14. We are in respectful agreement with the aforesaid observations made by the Division Bench. In reaching the said conclusion the Bench was fortified by the decisions in Kumar v. State of Karnataka 1976 Cri LJ 925 and Arun v. State 1978 Cri LJ 1168. Similar view has been adopted by another Division Bench of this court in Criminal A. No. 246 of 1978. (The decision has been reported in State of Kerala v. Mohammedkutty 1979 KLT Sh. N. Case No. 174 at page 37).
15. We would make it clear that either the judgment or at least the proceedings paper should contain the minutes that consideration was made as envisaged under Section 232 of the Code at the appropriate stage. It is quite unnecessary to ask the accused whether they have any defence evidence before reaching that stage, though there is nothing illegal even if the accused was asked like that at such an early stage. The accused need be called upon to enter on his defence only when the trial proceeds to the next stage after Section 232.

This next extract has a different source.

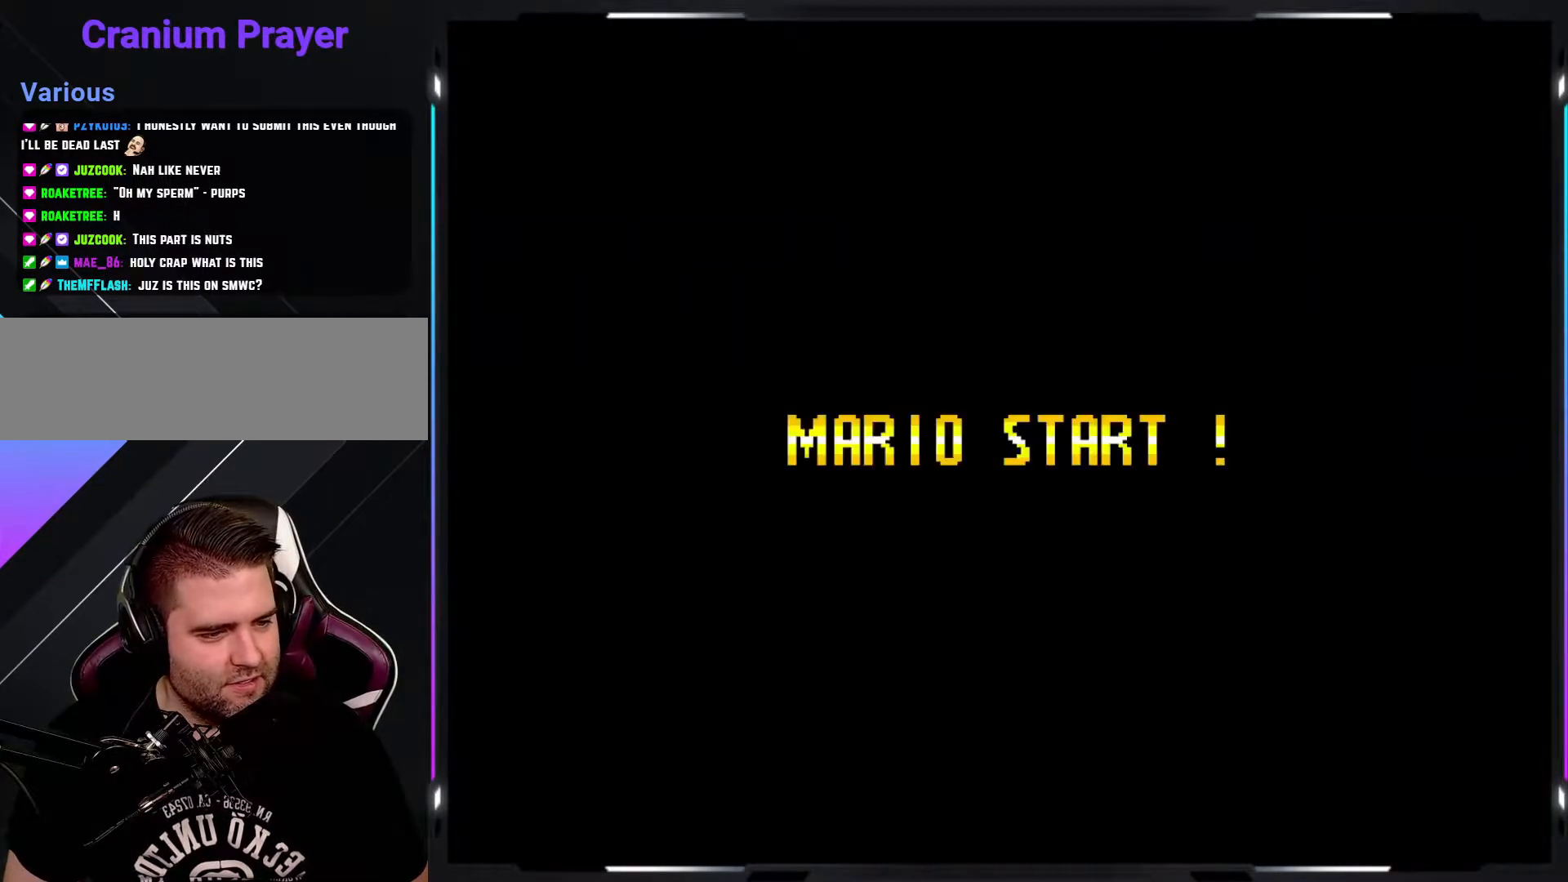
{"buttons": ["Y"], "events": [[50, "Y", "down"], [133, "B", "up"], [317, "B", "down"], [333, "Y", "up"], [467, "B", "up"], [500, "Y", "down"]]}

16. For the aforesaid reasons the impugned judgment is set aside and the case is remitted to the Sessions Court. The Sessions Judge shall call upon the accused to enter on their defence and adduce any evidence which they may have in support thereof. The case shall be disposed of afresh, after collecting the defence evidence (if any, adduced) with judgment as per Section 235(1) of the Code. It is made clear that no de novo trial is necessary and while disposing of the case afresh, the Sessions Judge shall not, in any way, be influenced by any of the reasoning or observations contained in the judgment which we set aside now.
The appeals are disposed of in the above terms.